> _Your objective_: Copy each line below in which the string "究極目次" occurs.

>>>>>

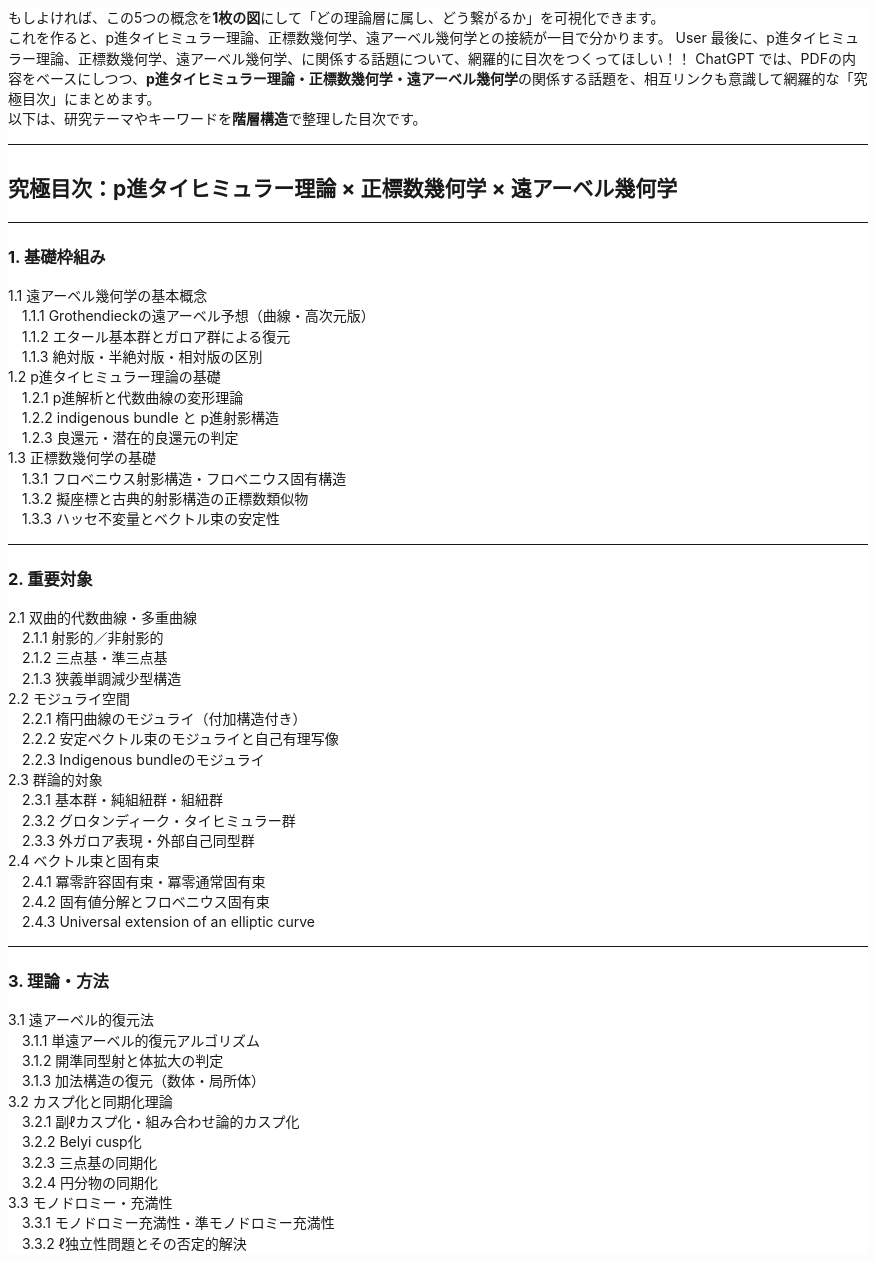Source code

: 
もしよければ、この5つの概念を**1枚の図**にして「どの理論層に属し、どう繋がるか」を可視化できます。  
これを作ると、p進タイヒミュラー理論、正標数幾何学、遠アーベル幾何学との接続が一目で分かります。
User
最後に、p進タイヒミュラー理論、正標数幾何学、遠アーベル幾何学、に関係する話題について、網羅的に目次をつくってほしい！！
ChatGPT
では、PDFの内容をベースにしつつ、**p進タイヒミュラー理論・正標数幾何学・遠アーベル幾何学**の関係する話題を、相互リンクも意識して網羅的な「究極目次」にまとめます。  
以下は、研究テーマやキーワードを**階層構造**で整理した目次です。  

---

## **究極目次：p進タイヒミュラー理論 × 正標数幾何学 × 遠アーベル幾何学**

---

### 1. **基礎枠組み**
1.1 遠アーベル幾何学の基本概念  
 1.1.1 Grothendieckの遠アーベル予想（曲線・高次元版）  
 1.1.2 エタール基本群とガロア群による復元  
 1.1.3 絶対版・半絶対版・相対版の区別  
1.2 p進タイヒミュラー理論の基礎  
 1.2.1 p進解析と代数曲線の変形理論  
 1.2.2 indigenous bundle と p進射影構造  
 1.2.3 良還元・潜在的良還元の判定  
1.3 正標数幾何学の基礎  
 1.3.1 フロベニウス射影構造・フロベニウス固有構造  
 1.3.2 擬座標と古典的射影構造の正標数類似物  
 1.3.3 ハッセ不変量とベクトル束の安定性

---

### 2. **重要対象**
2.1 双曲的代数曲線・多重曲線  
 2.1.1 射影的／非射影的  
 2.1.2 三点基・準三点基  
 2.1.3 狭義単調減少型構造  
2.2 モジュライ空間  
 2.2.1 楕円曲線のモジュライ（付加構造付き）  
 2.2.2 安定ベクトル束のモジュライと自己有理写像  
 2.2.3 Indigenous bundleのモジュライ  
2.3 群論的対象  
 2.3.1 基本群・純組紐群・組紐群  
 2.3.2 グロタンディーク・タイヒミュラー群  
 2.3.3 外ガロア表現・外部自己同型群  
2.4 ベクトル束と固有束  
 2.4.1 冪零許容固有束・冪零通常固有束  
 2.4.2 固有値分解とフロベニウス固有束  
 2.4.3 Universal extension of an elliptic curve

---

### 3. **理論・方法**
3.1 遠アーベル的復元法  
 3.1.1 単遠アーベル的復元アルゴリズム  
 3.1.2 開準同型射と体拡大の判定  
 3.1.3 加法構造の復元（数体・局所体）  
3.2 カスプ化と同期化理論  
 3.2.1 副ℓカスプ化・組み合わせ論的カスプ化  
 3.2.2 Belyi cusp化  
 3.2.3 三点基の同期化  
 3.2.4 円分物の同期化  
3.3 モノドロミー・充満性  
 3.3.1 モノドロミー充満性・準モノドロミー充満性  
 3.3.2 ℓ独立性問題とその否定的解決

<<<<<

> _Worked solution_:
では、PDFの内容をベースにしつつ、**p進タイヒミュラー理論・正標数幾何学・遠アーベル幾何学**の関係する話題を、相互リンクも意識して網羅的な「究極目次」にまとめます。  
## **究極目次：p進タイヒミュラー理論 × 正標数幾何学 × 遠アーベル幾何学**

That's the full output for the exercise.